Dari Porepunkah menuju Mount Buffalo kira-kira saya tempuh selama 50 menit. Itupun sudah santai sekali, tidak kencang, sembali menikmati mobil menembus jalan, bersisian dengan rapatnya pepohonan dan berteman tebalnya kabut di sepanjang jalan. Ada satu perhentian check point dengan petugas jagawana yang memberhentikan satu demi satu mobil pengunjung yang akan naik ke Mount Buffalo, si jagawana sendiri saja, saya sekilas melihat bungkusan berisi croissant di kursi jaganya. Ketika giliran saya diperiksa, si jagawana hanya bertanya dari mana dan sudah bawa rantai belum, lalu kami melenggang lepas.
Ada beberapa titik perhentian di Mount Buffalo, tetapi karena trip ini bukan trip ambisius, hanya trip santai, maka rencananya hanya akan berhenti di satu dua tempat saja demi menghemat waktu.
Tiga perempat jalan ke puncak Mount Buffalo, saya berhenti di pinggiran Danau Catani untuk berfoto sebentar. Jika tidak musim dingin, pinggir danau ini akan penuh orang berkemah. Area ini memang salah satu area di Mount Buffalo yang mana para pengunjung diizinkan untuk berkemah. Suasana Danau Catani cukup hening, pantulan mentari di permukaan danau yang tenang tampak rapi jali. Pun demikian dengan salju yang syahdu di tepian danau membuat danau ini menjadi tempat yang tepat untuk menenangkan diri.
Sebentar saja di Danau Catani, saya bergegas untuk terus naik ke atas, menuju parkiran serba luas yang letaknya tak jauh dari puncak utama Mount Buffalo, The Horn. Sayangnya setibanya di area atas Mount Buffalo, jalan menuju The Horn susah sekali dilalui karena salju yang tebal. Sebuah kenihilan untuk mencapai puncak paling monumental dari Mount Buffalo.
Tak ingin sia-sia sudah tiba di area salju, saya melihat jalur lain yang memungkinkan untuk dijelajahi. Walau musim dingin baru mulai seminggu, tetapi rupa-rupanya sajlu di atas gunung lebih mencengkram erat daripada di sisi bawah seperti Porepunkah atau Brighgt.

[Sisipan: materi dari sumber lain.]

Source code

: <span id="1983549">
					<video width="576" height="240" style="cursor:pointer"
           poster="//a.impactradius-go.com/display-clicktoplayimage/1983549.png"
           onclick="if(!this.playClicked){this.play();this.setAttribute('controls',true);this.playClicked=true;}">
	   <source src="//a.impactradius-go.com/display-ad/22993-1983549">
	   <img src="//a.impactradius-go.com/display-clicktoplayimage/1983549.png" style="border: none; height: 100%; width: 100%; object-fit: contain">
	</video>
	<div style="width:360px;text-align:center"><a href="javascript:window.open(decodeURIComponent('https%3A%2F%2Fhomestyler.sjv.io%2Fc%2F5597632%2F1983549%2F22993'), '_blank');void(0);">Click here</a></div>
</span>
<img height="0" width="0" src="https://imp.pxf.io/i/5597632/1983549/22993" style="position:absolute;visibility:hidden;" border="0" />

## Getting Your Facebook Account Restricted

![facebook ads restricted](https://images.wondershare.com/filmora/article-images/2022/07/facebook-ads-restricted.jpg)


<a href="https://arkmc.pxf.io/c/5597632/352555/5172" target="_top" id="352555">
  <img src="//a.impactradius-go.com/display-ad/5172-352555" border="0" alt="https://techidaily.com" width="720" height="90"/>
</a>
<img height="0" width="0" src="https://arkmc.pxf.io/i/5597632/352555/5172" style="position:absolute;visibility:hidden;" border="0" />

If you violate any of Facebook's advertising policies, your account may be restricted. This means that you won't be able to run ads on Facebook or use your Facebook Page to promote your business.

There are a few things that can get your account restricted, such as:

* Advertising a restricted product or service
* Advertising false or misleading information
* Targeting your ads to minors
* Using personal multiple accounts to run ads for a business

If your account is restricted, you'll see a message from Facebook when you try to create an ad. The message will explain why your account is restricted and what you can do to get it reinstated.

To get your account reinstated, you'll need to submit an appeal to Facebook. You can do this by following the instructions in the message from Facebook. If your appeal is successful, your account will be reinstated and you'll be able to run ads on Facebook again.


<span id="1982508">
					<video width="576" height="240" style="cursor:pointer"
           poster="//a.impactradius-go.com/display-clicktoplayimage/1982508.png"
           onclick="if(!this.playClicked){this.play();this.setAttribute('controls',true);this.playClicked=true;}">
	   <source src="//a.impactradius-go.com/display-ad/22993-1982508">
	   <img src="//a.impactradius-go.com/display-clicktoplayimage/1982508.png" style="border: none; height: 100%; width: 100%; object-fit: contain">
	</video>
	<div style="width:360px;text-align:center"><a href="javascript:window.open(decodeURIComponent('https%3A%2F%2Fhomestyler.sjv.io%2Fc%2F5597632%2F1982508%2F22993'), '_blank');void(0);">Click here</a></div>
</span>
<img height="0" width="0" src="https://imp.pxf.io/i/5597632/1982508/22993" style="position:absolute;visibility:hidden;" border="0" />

Akhirnya ada satu puncak lagi yang bisa dinaiki, Cathedral. Puncak ini tak lebih tinggi dari The Horn, tetapi jalurnya yang terjal nan terdiri dari formasi batuan membuat penjelajahan puncak Cathedral sedikit banyak cukup memompa adrenalin. Tak kurang berulangkali saya terpeleset karena tak mendapat pijakan yang kokoh untuk mendaki ke atas yang akhirnya dengan segenap susah payah saya menuntaskan pendakian Puncak Cathedral dalam waktu satu setengah jam perjalanan.
Dari puncak Cathedral, sejauh mata memandang tampak hamparan salju di jajaran Pegunungan Alpen Victoria yang gagah. Pada awal musim dingin ini, salju belum rata menyapa, tetapi petualangan menikmati area pegunungan dan high country merupakan sajian utama musim dingin yang tak bolejh dilewatkan.